__Job__: In the data below, locate each line with the word "ligoms" and list it.

[Extracted records]
*** Block opens ***
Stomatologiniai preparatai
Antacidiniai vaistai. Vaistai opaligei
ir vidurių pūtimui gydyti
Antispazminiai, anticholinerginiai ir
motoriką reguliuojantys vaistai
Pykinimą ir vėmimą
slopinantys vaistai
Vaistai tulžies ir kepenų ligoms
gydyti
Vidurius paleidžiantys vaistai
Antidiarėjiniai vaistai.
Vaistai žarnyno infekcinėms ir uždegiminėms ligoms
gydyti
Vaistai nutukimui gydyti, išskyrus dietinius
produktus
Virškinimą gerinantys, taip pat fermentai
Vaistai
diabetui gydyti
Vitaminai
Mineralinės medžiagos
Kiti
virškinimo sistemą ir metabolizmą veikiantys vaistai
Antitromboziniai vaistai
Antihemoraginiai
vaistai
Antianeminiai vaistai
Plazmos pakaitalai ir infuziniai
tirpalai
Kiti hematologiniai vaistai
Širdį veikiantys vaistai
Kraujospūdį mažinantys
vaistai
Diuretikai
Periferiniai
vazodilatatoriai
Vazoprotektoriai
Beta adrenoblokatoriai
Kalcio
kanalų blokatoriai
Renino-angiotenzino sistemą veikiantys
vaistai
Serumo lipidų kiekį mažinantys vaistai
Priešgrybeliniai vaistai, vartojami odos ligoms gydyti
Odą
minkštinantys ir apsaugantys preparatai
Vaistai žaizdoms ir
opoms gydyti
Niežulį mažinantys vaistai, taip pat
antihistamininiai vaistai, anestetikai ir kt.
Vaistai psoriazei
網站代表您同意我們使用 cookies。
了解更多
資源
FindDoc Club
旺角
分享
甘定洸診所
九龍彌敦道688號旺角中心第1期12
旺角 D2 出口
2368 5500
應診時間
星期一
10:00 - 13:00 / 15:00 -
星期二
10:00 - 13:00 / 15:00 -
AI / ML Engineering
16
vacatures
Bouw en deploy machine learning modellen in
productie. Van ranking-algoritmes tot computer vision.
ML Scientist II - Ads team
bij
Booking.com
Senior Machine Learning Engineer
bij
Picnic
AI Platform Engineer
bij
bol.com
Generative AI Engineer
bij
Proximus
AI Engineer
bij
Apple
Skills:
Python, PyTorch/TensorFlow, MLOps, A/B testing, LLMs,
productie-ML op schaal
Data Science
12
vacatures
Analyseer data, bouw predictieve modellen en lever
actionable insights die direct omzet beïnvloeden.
*** Block closes ***
*** Block opens ***
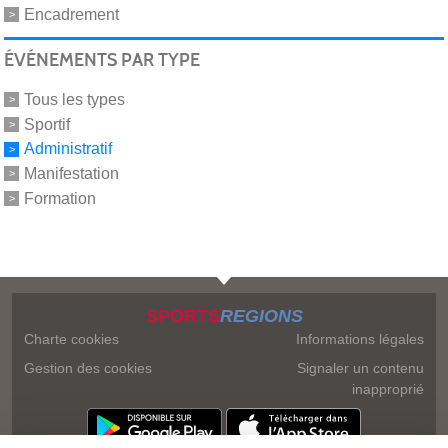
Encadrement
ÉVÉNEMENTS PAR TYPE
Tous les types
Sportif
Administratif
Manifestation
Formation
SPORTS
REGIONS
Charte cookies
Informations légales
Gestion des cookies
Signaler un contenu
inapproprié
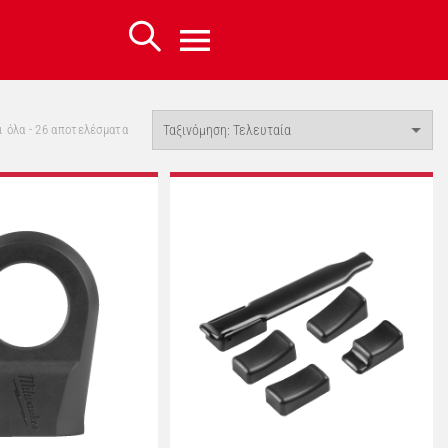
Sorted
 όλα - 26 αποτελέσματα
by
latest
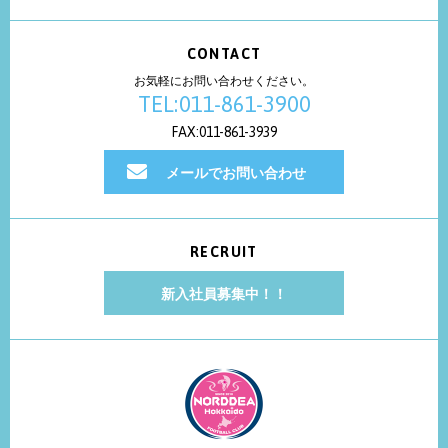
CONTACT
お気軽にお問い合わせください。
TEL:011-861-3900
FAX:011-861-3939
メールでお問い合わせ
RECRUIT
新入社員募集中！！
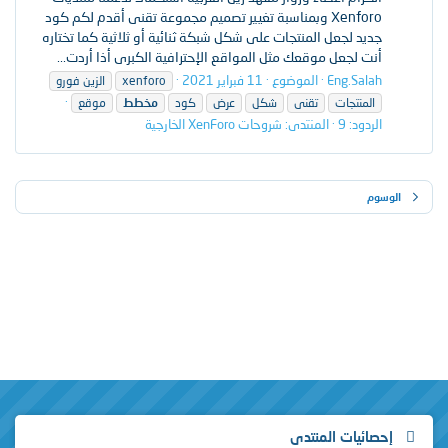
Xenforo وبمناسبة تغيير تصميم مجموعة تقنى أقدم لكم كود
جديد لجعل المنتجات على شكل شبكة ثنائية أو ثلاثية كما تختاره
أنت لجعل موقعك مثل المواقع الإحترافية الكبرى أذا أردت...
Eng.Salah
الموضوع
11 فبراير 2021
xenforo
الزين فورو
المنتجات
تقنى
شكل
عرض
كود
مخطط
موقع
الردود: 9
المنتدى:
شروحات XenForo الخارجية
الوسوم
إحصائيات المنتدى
*** Block closes ***
*** Block opens ***
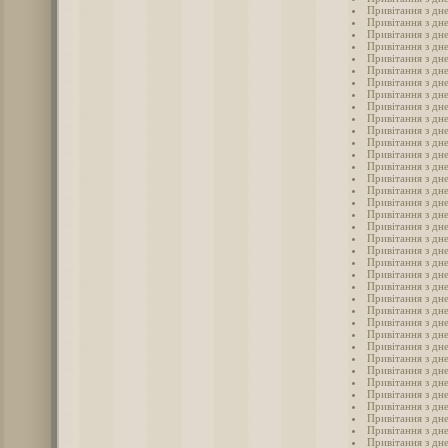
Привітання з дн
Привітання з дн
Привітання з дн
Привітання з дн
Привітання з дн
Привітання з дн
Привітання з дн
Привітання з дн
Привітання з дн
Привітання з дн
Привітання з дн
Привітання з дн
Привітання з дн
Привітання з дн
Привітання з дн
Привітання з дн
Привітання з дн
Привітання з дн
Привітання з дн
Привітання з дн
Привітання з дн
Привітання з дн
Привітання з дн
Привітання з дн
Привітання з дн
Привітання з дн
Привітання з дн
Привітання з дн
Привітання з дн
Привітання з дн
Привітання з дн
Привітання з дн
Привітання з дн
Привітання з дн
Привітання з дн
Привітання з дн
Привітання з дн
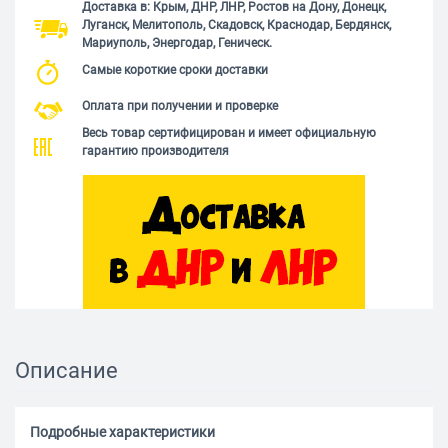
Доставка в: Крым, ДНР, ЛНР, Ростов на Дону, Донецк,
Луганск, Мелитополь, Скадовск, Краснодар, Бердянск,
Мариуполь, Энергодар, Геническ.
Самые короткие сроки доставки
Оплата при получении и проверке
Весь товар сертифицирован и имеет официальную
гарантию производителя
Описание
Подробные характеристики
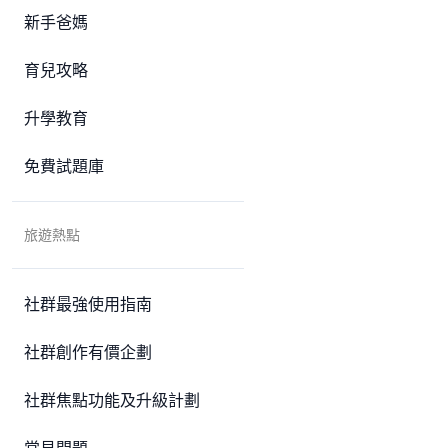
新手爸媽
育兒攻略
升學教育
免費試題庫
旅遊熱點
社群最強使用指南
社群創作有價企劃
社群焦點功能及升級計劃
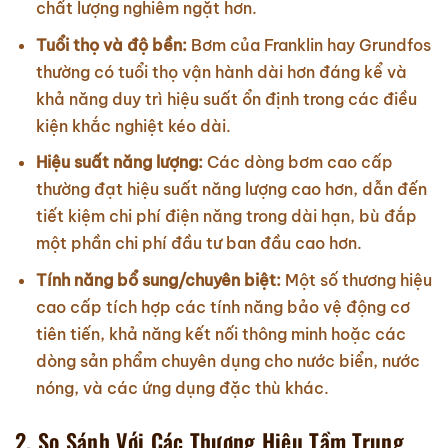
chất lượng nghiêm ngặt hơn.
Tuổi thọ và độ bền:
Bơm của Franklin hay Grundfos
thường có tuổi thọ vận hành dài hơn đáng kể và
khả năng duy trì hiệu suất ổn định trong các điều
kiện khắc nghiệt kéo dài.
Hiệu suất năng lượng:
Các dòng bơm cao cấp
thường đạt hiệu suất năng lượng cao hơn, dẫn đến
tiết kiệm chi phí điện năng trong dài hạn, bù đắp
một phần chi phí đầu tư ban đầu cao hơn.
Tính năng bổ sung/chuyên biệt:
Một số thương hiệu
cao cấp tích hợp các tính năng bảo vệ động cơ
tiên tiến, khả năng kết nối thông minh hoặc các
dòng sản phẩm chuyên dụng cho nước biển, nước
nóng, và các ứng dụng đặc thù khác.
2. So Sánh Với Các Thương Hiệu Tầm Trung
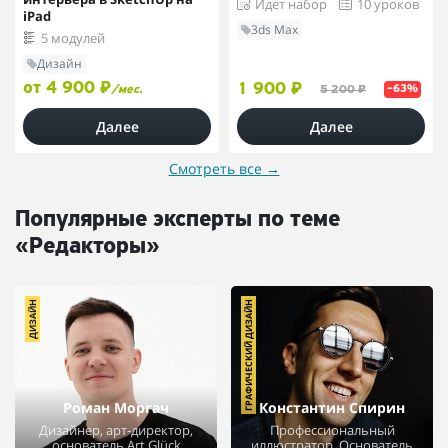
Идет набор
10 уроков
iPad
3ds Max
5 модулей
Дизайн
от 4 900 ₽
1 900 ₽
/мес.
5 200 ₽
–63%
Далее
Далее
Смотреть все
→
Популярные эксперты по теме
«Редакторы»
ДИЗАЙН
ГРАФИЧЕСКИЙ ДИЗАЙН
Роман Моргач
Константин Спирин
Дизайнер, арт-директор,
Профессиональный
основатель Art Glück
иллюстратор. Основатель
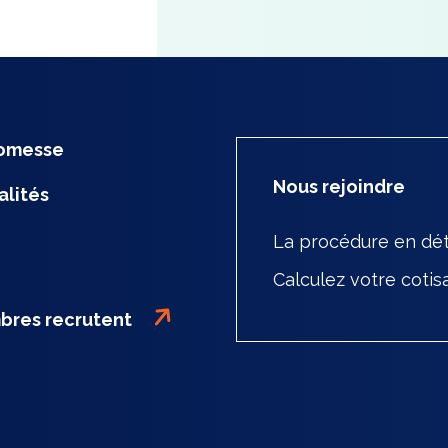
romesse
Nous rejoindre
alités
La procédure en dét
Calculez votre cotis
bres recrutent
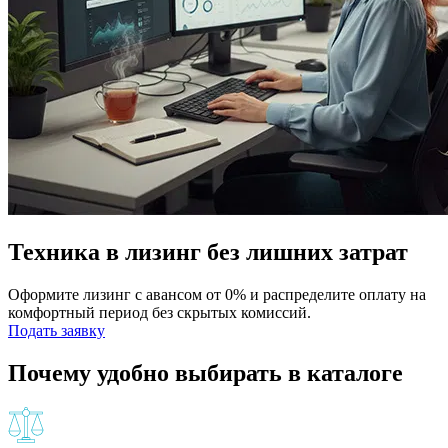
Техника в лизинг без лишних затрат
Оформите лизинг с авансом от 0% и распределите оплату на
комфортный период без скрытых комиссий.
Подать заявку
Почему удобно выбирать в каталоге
*** Block closes ***
__Written response__:
Vaistai tulžies ir kepenų ligoms
Vaistai žarnyno infekcinėms ir uždegiminėms ligoms
Priešgrybeliniai vaistai, vartojami odos ligoms gydyti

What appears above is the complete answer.